▶ WRITTEN PROBLEM: Write out the items word for word, starting with their first line and ending with the line that contains "export const myFeature", both of those lines included.

--

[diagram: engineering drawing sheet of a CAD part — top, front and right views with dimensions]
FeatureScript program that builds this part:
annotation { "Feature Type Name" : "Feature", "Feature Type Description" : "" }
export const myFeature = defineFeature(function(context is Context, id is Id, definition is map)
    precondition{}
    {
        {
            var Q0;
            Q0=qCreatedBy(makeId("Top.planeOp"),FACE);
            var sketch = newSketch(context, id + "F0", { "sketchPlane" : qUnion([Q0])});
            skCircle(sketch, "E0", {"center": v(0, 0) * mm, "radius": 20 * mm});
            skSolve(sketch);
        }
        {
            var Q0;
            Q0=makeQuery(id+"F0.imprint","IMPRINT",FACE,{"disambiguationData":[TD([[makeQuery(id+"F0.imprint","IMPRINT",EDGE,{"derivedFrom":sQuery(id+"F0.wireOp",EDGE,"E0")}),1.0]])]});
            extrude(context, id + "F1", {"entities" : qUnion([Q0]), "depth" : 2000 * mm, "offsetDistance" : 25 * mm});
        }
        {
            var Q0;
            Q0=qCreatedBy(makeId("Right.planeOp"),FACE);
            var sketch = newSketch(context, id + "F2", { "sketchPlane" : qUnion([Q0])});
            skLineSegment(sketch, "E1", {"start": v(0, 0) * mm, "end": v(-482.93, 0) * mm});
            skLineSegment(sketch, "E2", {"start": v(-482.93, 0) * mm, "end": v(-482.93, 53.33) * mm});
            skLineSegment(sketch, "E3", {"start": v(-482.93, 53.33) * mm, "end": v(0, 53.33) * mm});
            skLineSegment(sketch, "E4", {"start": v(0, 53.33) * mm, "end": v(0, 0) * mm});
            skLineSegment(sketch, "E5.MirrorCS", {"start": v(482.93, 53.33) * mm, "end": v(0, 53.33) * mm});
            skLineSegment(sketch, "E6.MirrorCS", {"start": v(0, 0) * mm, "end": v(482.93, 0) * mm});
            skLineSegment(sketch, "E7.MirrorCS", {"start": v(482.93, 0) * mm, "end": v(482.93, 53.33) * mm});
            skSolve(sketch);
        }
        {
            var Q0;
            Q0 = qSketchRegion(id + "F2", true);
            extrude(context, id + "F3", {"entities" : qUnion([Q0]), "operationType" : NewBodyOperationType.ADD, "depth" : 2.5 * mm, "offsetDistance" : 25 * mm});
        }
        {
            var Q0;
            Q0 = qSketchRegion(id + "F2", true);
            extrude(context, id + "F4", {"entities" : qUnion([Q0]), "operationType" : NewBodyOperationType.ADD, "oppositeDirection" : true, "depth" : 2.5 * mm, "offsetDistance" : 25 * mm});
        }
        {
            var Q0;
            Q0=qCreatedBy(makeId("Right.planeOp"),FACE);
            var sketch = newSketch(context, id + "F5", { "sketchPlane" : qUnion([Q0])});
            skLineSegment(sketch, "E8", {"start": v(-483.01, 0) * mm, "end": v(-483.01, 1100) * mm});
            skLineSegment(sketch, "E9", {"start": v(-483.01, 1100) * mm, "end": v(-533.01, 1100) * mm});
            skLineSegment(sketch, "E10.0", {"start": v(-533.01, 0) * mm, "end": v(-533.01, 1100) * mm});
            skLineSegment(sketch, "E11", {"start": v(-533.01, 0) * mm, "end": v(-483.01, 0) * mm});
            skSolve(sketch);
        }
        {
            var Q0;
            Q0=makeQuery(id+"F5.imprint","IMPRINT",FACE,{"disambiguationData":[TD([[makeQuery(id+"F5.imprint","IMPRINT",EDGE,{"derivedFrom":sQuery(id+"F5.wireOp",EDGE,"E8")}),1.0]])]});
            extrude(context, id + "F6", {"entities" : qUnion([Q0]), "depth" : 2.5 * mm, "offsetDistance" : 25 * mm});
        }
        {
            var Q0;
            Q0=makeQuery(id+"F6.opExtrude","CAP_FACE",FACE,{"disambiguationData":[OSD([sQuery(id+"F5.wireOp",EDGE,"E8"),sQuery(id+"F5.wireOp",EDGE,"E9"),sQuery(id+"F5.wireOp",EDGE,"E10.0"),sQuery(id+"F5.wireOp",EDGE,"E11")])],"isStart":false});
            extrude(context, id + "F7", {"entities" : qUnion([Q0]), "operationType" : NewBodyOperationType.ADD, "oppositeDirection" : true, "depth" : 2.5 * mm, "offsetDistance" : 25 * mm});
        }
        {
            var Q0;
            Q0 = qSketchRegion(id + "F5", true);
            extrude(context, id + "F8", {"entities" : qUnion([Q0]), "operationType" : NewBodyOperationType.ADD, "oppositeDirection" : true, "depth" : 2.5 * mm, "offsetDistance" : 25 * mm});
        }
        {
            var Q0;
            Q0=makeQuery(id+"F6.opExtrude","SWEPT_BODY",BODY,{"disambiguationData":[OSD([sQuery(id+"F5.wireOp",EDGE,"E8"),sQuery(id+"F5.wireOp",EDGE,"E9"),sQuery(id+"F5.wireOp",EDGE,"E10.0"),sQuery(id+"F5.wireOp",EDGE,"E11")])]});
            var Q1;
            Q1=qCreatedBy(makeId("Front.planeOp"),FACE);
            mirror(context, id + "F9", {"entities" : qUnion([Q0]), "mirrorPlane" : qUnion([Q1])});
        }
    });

--

▶ COMPLETED TASK:
[diagram: engineering drawing sheet of a CAD part — top, front and right views with dimensions]
FeatureScript program that builds this part:
annotation { "Feature Type Name" : "Feature", "Feature Type Description" : "" }
export const myFeature = defineFeature(function(context is Context, id is Id, definition is map)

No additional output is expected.